#### [REQUIREMENT]
All lines in the data bearing the string "potted" should be identified and copied.

————

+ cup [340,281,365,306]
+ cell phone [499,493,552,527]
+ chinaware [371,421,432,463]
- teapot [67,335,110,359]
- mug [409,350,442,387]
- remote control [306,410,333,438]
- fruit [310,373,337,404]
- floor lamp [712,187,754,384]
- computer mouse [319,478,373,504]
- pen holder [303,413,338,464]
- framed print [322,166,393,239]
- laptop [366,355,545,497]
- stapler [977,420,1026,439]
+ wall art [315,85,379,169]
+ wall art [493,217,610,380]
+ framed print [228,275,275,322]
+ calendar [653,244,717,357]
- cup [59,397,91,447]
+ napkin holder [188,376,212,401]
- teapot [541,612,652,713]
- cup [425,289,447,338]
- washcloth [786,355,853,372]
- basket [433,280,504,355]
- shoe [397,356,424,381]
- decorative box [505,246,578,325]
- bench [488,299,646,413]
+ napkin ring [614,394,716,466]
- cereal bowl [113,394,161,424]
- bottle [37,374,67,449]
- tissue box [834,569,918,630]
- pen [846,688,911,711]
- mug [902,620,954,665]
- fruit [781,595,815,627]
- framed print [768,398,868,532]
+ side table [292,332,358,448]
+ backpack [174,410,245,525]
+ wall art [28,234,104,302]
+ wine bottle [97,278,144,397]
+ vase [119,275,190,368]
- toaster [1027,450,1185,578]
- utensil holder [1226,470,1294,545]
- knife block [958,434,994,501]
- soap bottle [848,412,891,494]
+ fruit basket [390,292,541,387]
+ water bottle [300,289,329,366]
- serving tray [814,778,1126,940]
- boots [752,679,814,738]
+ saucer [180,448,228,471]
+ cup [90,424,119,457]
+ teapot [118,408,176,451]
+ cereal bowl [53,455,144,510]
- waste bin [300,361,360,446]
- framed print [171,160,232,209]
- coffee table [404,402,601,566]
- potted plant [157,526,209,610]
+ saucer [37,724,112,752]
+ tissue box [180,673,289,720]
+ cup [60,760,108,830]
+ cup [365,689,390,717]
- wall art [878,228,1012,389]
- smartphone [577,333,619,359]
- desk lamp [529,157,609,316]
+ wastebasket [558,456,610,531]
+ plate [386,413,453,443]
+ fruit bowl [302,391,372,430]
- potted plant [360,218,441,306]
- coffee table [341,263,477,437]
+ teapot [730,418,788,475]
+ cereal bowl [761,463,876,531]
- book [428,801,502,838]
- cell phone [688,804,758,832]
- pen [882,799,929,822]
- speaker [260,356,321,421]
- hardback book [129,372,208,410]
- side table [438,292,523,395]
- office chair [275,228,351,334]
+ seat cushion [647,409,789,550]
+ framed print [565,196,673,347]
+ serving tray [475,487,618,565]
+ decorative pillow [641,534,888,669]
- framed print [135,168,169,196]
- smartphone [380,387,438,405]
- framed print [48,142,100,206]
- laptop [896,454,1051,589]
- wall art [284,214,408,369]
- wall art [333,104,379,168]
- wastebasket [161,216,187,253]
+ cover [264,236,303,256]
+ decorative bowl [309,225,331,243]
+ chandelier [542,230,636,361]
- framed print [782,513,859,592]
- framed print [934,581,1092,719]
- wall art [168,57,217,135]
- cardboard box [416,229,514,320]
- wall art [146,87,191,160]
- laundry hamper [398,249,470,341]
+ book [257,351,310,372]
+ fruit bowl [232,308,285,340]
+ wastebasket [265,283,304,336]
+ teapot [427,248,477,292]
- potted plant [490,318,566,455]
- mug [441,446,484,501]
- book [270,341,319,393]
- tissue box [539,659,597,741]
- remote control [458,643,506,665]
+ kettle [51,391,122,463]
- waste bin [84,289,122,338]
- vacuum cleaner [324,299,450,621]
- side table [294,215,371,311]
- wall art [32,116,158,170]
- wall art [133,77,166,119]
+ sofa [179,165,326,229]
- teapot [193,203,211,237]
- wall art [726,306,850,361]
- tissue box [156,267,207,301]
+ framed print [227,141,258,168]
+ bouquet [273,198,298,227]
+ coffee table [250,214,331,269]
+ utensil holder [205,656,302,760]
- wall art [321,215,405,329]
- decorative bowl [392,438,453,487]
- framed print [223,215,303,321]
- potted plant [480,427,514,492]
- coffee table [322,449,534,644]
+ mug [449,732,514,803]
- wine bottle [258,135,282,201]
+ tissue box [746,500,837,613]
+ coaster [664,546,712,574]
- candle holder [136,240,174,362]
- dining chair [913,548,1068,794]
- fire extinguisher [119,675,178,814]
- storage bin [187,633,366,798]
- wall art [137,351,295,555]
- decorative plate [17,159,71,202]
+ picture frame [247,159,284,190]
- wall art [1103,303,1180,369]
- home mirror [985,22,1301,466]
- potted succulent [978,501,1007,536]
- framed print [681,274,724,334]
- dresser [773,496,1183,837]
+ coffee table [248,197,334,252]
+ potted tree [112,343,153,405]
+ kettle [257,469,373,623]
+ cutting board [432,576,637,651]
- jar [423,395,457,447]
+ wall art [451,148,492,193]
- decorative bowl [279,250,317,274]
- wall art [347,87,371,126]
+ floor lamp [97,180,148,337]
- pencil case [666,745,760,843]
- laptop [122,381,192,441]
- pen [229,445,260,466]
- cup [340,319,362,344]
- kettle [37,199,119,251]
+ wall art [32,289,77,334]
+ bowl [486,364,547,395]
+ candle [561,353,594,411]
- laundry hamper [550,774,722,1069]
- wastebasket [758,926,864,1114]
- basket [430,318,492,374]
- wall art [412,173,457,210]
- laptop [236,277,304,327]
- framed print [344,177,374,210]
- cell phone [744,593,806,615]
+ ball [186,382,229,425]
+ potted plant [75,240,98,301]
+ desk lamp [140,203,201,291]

————

#### [EXERCISE RESULT]
- potted plant [157,526,209,610]
- potted plant [360,218,441,306]
- potted plant [490,318,566,455]
- potted plant [480,427,514,492]
- potted succulent [978,501,1007,536]
+ potted tree [112,343,153,405]
+ potted plant [75,240,98,301]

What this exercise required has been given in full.